The title was suspended for Ernest's pro-German activities during World War I under the Titles Deprivation Act 1917, as it was for his son. Under the Act, the lineal male heirs of the 3rd Duke of Cumberland and Teviotdale have the right to petition the British Crown for the restoration of his peerages. To date, none has done so. The present heir is Prince Ernst August of Hanover (born 26 February 1954), great-grandson of the 3rd Duke and current head of the House of Hanover. He is the senior male-line descendant of George III of the United Kingdom.

==Dukes of Cumberland and Teviotdale==
After the Union of Great Britain, the Hanoverian kings liked to grant double titles (one from one constituent country, one from another) to emphasise unity.

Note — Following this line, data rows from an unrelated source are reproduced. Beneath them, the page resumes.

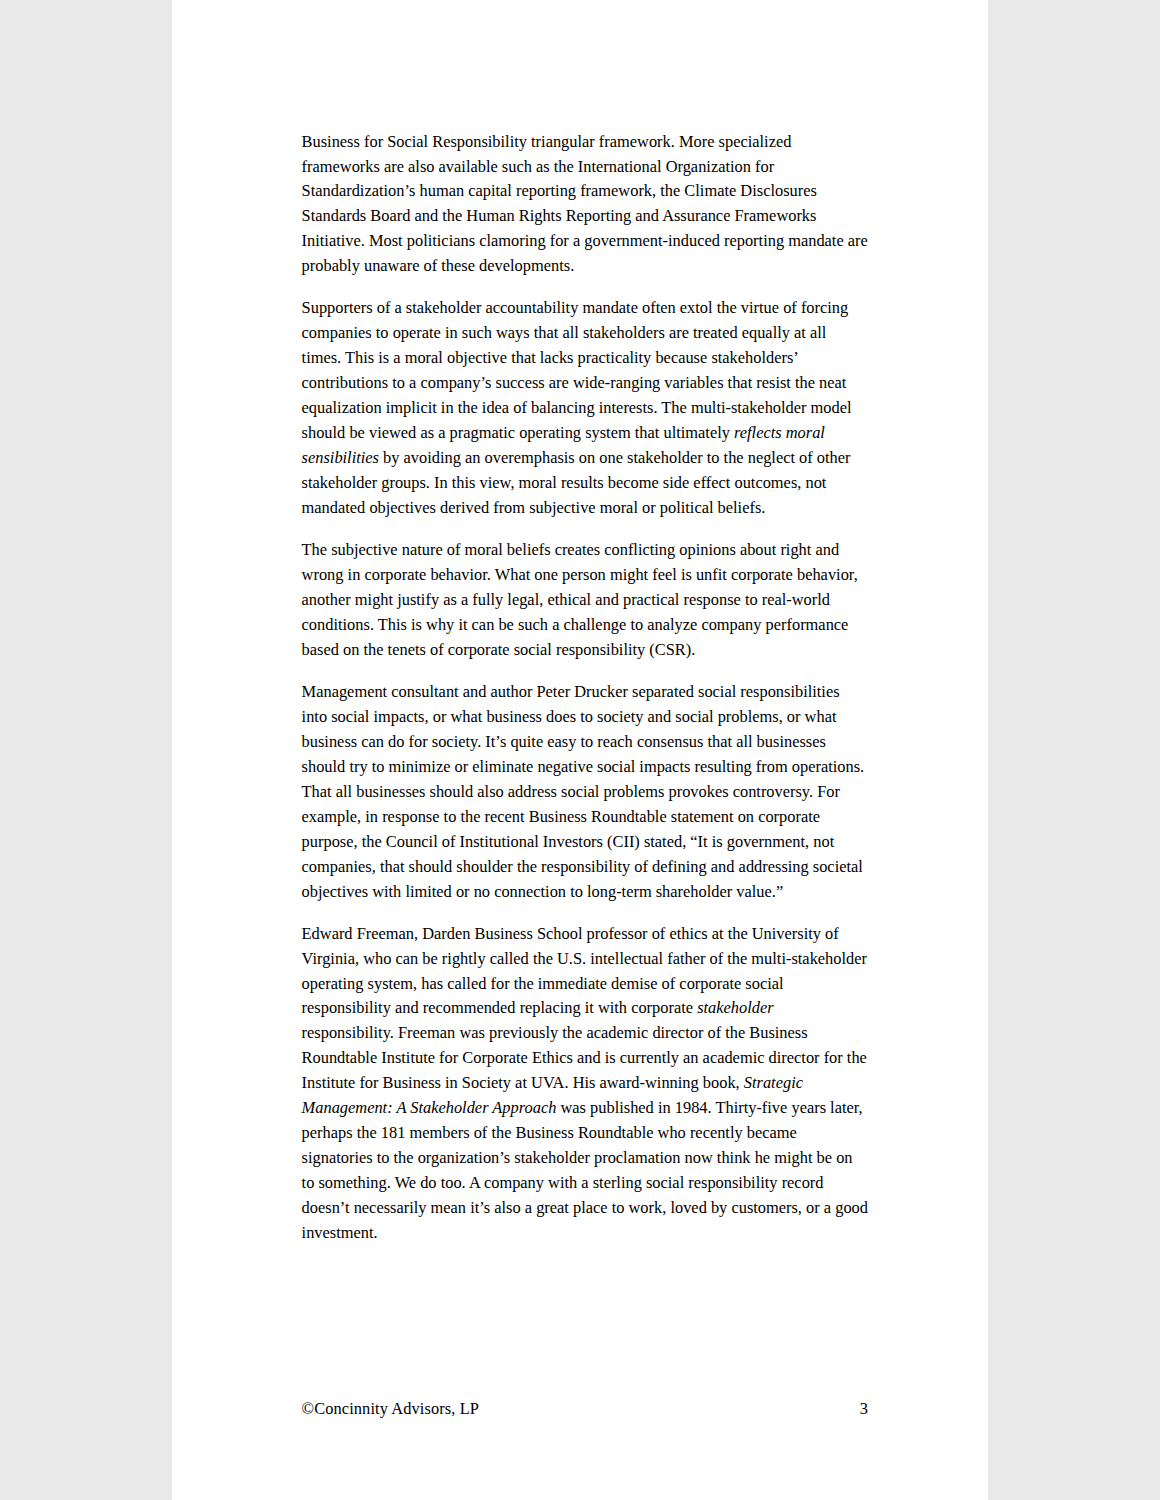Business for Social Responsibility triangular framework. More specialized frameworks are also available such as the International Organization for Standardization’s human capital reporting framework, the Climate Disclosures Standards Board and the Human Rights Reporting and Assurance Frameworks Initiative. Most politicians clamoring for a government-induced reporting mandate are probably unaware of these developments.
Supporters of a stakeholder accountability mandate often extol the virtue of forcing companies to operate in such ways that all stakeholders are treated equally at all times. This is a moral objective that lacks practicality because stakeholders’ contributions to a company’s success are wide-ranging variables that resist the neat equalization implicit in the idea of balancing interests. The multi-stakeholder model should be viewed as a pragmatic operating system that ultimately reflects moral sensibilities by avoiding an overemphasis on one stakeholder to the neglect of other stakeholder groups. In this view, moral results become side effect outcomes, not mandated objectives derived from subjective moral or political beliefs.
The subjective nature of moral beliefs creates conflicting opinions about right and wrong in corporate behavior. What one person might feel is unfit corporate behavior, another might justify as a fully legal, ethical and practical response to real-world conditions. This is why it can be such a challenge to analyze company performance based on the tenets of corporate social responsibility (CSR).
Management consultant and author Peter Drucker separated social responsibilities into social impacts, or what business does to society and social problems, or what business can do for society. It’s quite easy to reach consensus that all businesses should try to minimize or eliminate negative social impacts resulting from operations. That all businesses should also address social problems provokes controversy. For example, in response to the recent Business Roundtable statement on corporate purpose, the Council of Institutional Investors (CII) stated, “It is government, not companies, that should shoulder the responsibility of defining and addressing societal objectives with limited or no connection to long-term shareholder value.”
Edward Freeman, Darden Business School professor of ethics at the University of Virginia, who can be rightly called the U.S. intellectual father of the multi-stakeholder operating system, has called for the immediate demise of corporate social responsibility and recommended replacing it with corporate stakeholder responsibility. Freeman was previously the academic director of the Business Roundtable Institute for Corporate Ethics and is currently an academic director for the Institute for Business in Society at UVA. His award-winning book, Strategic Management: A Stakeholder Approach was published in 1984. Thirty-five years later, perhaps the 181 members of the Business Roundtable who recently became signatories to the organization’s stakeholder proclamation now think he might be on to something. We do too. A company with a sterling social responsibility record doesn’t necessarily mean it’s also a great place to work, loved by customers, or a good investment.
©Concinnity Advisors, LP 3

| Duke | Portrait | Birth | Marriage(s) | Death | Succession | Arms |
| Prince Ernest Augustus House of Hanover 1799–1851 also Earl of Armagh (1799), King of Hanover (1837) | Ernest Augustus, King of Hanover | 5 June 1771 Buckingham Palace son of George III and Charlotte of Mecklenburg-Strelitz | Duchess Frederica of Mecklenburg-Strelitz 29 May 1815 3 children | 18 November 1851 Hanover aged 80 | The son of George III |  |
| Prince George House of Hanover 1851–1878 also Earl of Armagh (1851), King of Hanover (1851) | George V, King of Hanover | 27 May 1819 Berlin son of Prince Ernest Augustus and Frederica of Mecklenburg-Strelitz | Princess Marie of Saxe-Altenburg 18 February 1843 3 children | 12 June 1878 Paris aged 59 | The son of Prince Ernest Augustus, the 1st Duke |  |
| Prince Ernest Augustus House of Hanover 1878–1919 also Earl of Armagh (1878), Crown Prince of Hanover (1851) | Ernest Augustus, Crown Prince of Hanover | 21 September 1845 Hanover son of Prince George and Marie of Saxe-Altenburg | Princess Thyra of Denmark 21 December 1878 6 children | 14 November 1923 Gmunden aged 78 | The son of Prince George, the 2nd Duke |  |
The Titles Deprivation Act 1917 suspended the title on 28 March 1919.